Having a simplified XML won't help address the problems caused by the fact that the HTML5 parser infers structure that no XML parser will. Just making it simplified doesn't make it the same as HTML.
Having a simplified XML won't help address the problem of embedding islands of XML in HTML. You just can't do that without wrapping the XML in a
<script>at which point it's all just CDATA anyway.
No, I'm slowly coming [being dragged, kicking and screaming, would be more accurate —ed] to the realization that users get pissed off about some kinds of complexity and not others. When XML was developed, making it easy to parse was a definite goal. It was something the desperate Perl hacker should be able to cook up quickly. That was a visceral reaction to SGML which was so difficult to parse, it's possible that only a small handful of fully conformant SGML parsers ever existed.

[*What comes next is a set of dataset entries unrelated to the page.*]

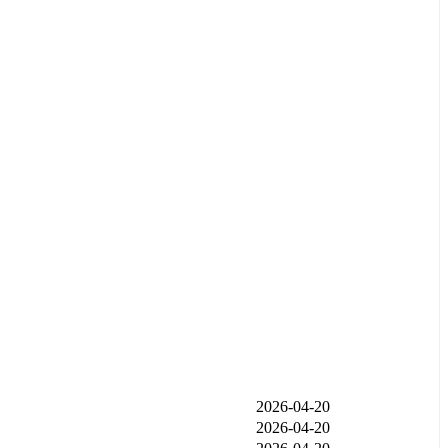
发布时间
2026-04-20
2026-04-20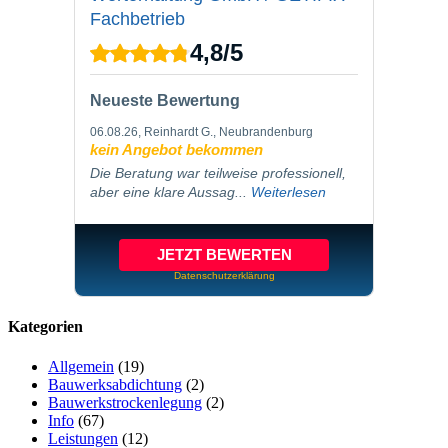
Fachbetrieb
4,8
/
5
Neueste Bewertung
06.08.26
, Reinhardt G., Neubrandenburg
kein Angebot bekommen
Die Beratung war teilweise professionell,
aber eine klare Aussag...
Weiterlesen
JETZT BEWERTEN
Datenschutzerklärung
Kategorien
Allgemein
(19)
Bauwerksabdichtung
(2)
Bauwerkstrockenlegung
(2)
Info
(67)
Leistungen
(12)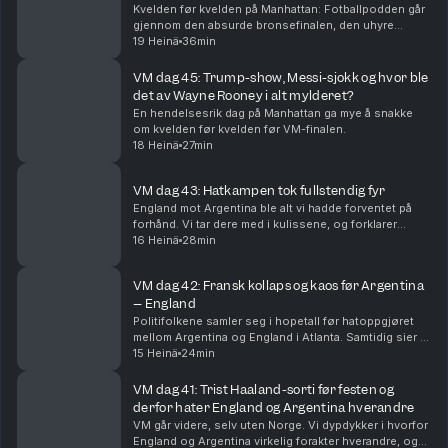
Kvelden før kvelden på Manhattan: Fotballpodden går
gjennom den absurde bronsefinalen, den uhyre
spennende finalen og VMs beste lag, øyeblikk og
19 Heinä
36min
snakkiser.
VM dag 45: Trump-show, Messi-sjokk og hvor ble
det av Wayne Rooney i alt mylderet?
En hendelsesrik dag på Manhattan ga mye å snakke
om kvelden før kvelden før VM-finalen.
18 Heinä
27min
VM dag 43: Hatkampen tok fullstendig fyr
England mot Argentina ble alt vi hadde forventet på
forhånd. Vi tar dere med i kulissene, og forklarer
hvorfor Lionel Messi og Argentina er finaleklare.
16 Heinä
28min
VM dag 42: Fransk kollaps og kaos før Argentina
– England
Politifolkene samler seg i hopetall før hatoppgjøret
mellom Argentina og England i Atlanta. Samtidig sier vi
farvel til Frankrike, og erkjenner at Spania har lurt oss
15 Heinä
24min
litt.
VM dag 41: Trist Haaland-sorti før festen og
derfor hater England og Argentina hverandre
VM går videre, selv uten Norge. Vi dypdykker i hvorfor
England og Argentina virkelig forakter hverandre, og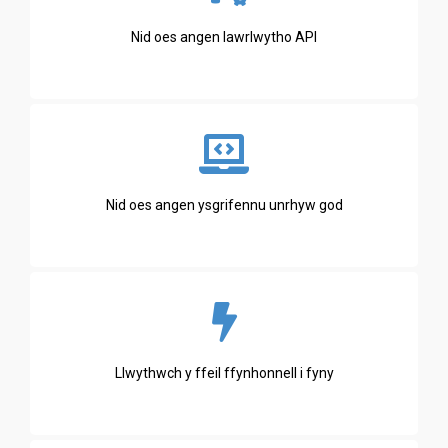
Nid oes angen lawrlwytho API
Nid oes angen ysgrifennu unrhyw god
Llwythwch y ffeil ffynhonnell i fyny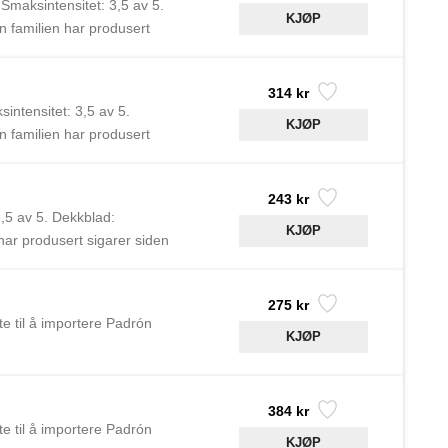
Smaksintensitet: 3,5 av 5.
 familien har produsert
314 kr
intensitet: 3,5 av 5.
 familien har produsert
243 kr
,5 av 5. Dekkblad:
ar produsert sigarer siden
275 kr
e til å importere Padrón
384 kr
e til å importere Padrón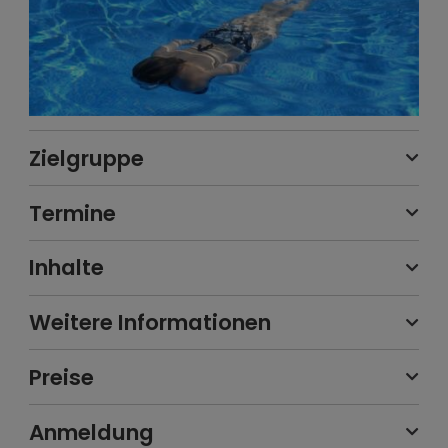
Zielgruppe
Termine
Inhalte
Weitere Informationen
Preise
Anmeldung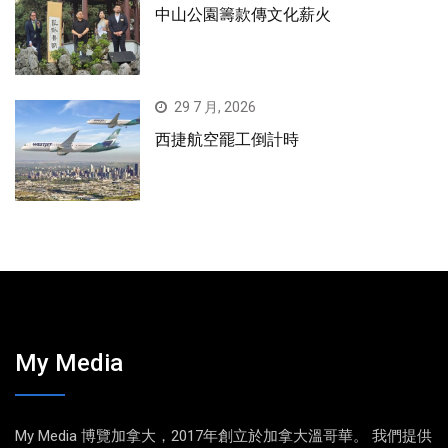
中山公園籌款傳文化薪火
29 7 月, 2026
西捷航空罷工倒計時
My Media
My Media 博覽加拿大，2017年創立於加拿大溫哥華。 我們提供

I have on more than one occasion muttered something unkind when someone [Tim —ed] harped on about quoted attribute values. Surely, I'd moan, that's not the important bit! But maybe it is. Or at least maybe it's way more annoying to more people than I imagine. I'll grant that it's the kind of complexity that seems arbitrary rather than necessary which may be what's annoying about it.
HTML has taught users that markup doesn't have to be perfect. You can be a little bit sloppy and it comes out ok. The XML community can process those documents by putting an HTML5 parser on the front end. We can produce those documents by writing our XML according to the polyglot pattern.
Some (perhaps many) HTML users will never need more than HTML offers. But some will want to author or process documents with a richer structure than HTML, or to use XML tools like XSLT and XProc that require XML authoring. We can reduce the barrier to entry for these folks by making an XML-datamodel-compatible but slightly-more-forgiving language.
The goal would be that such documents are parsed and then treated just exactly like they'd come from their XML equivalents. So the overall cost to the XML ecosystem is quite small.
Is this worth doing? Does the proverbial snowball have a chance?
I dunno, but I think I feel better about this direction than I do about trying to create a simple-but-syntactically-compatible subset of XML. It's interesting to compare my current thinking with three years ago.